First, a discovery analysis was performed to examine if there was an association between one or more fICA components and PRS-MDD (dataset 1). To that end, a partial correlation analysis – controlling for age and the first five genetic ancestry principal components (PCs) on men and women separately – was run between all EEG fICA components loadings and the most stringent PRS-MDD p-value thresholds (PT=5.0×10-8 to PT=0.05) in order to choose the optimal PT, which is unknown a priori.83 The significance level was set to α<0.001, to obtain a highly significant result and reduce the likelihood of false positives and non-reproducibility of findings.95
Second, validation analyses were performed (dataset 2 and 3) to examine if the EEG component that was found to be significantly associated with the PRS-MDD in the discovery analysis, was predictive of treatment outcome (dataset 2 and 3). The significance cut-off for the analyses following up was set at conventional α=0.05 as these analyses were intended for validation of the findings in the discovery analysis. We investigated possible associations between individual EEG component loading and absolute changes in BDI-II score (dataset 2) and QIDS score (dataset 3). The absolute change (∆) was defined as the symptom severity score difference between baseline and at treatment completion. Therefore, for men and women separately, ∆BDI-II and ∆QIDS were regressed on EEG component loading, adding age and baseline self-report score as covariates. If significant associations were found, factorial ANCOVAs were run to investigate if the individual loadings on the EEG component were significantly different in remitting and responsive patients relative to non-remitters and non-responders, respectively. In dataset 2, treatment response/remission and sex were added as fixed factors; in dataset 3, treatment response/remission, sex and antidepressant subtype were added as fixed factors. Age was added as covariate in all models. For remission, baseline BDI-II in dataset 2 and QIDS in dataset 3 (i.e. clinical score) were added as additional covariate, since baseline severity was related to treatment remission, while response was not.49,78
Subsequently, to assess the predictive value of the EEG component, a discriminant analysis on treatment outcome was performed for datasets 2 and 3. Prior studies had already tested several psychological (personality, anxiety etc.), demographic and behavioral measures and their ability to predict response or remission in these samples, and failed to find robust and clinically relevant predictors.49,51 The baseline model consisted of 1) age predicting response and 2) age and baseline severity predicting remission. Then we tested whether the model performance improved when EEG component loading was added as a predictor. Also, a receiver operating curve (ROC) of both models was regressed on response and remission to establish the predictive value of the discriminant analysis. The positive predictive value (PPV) and negative predictive value (NPV) for predicting response and remission were assessed.

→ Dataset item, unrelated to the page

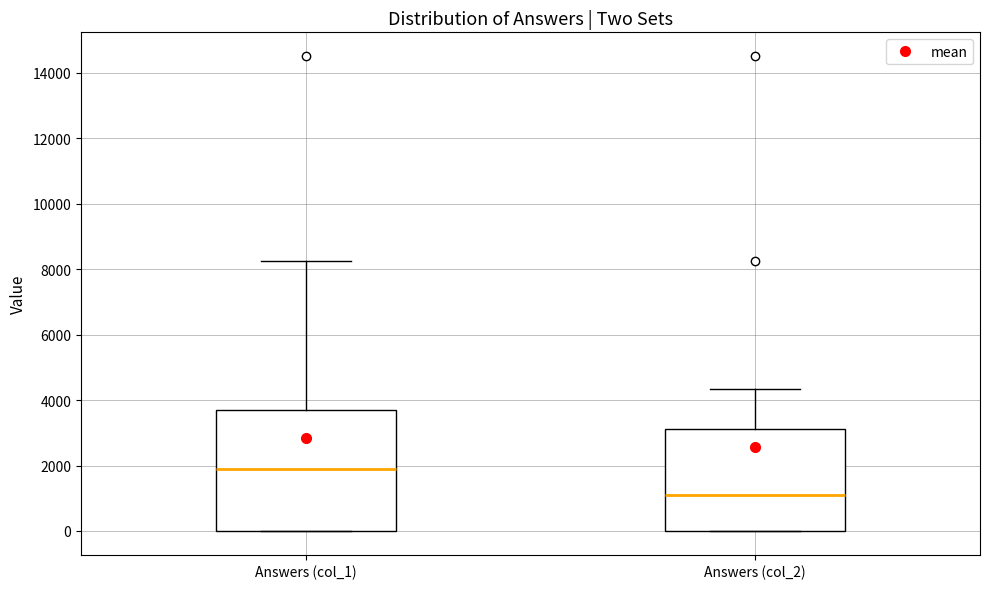

Which box is the tallest, from its lower edge to its upper edge?

Answers (col_1)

Finally, we attempted to make a construct, based on the data of both dataset 2 and dataset 3. In order to merge both samples, Z-scores of the ∆BDI-II and ∆QIDS were calculated. A clinical cut-off loading was visually determined based on a graph with dataset 2 and 3 merged, representing standardized ∆BDI-II and ∆QIDS against the EEG component loading. Based on this cut-off, a simulation was built in order to evaluate the clinical usefulness, by calculating the percentage response/remission improvement if only subjects above or below this cut-off were assigned to rTMS or sertraline treatment.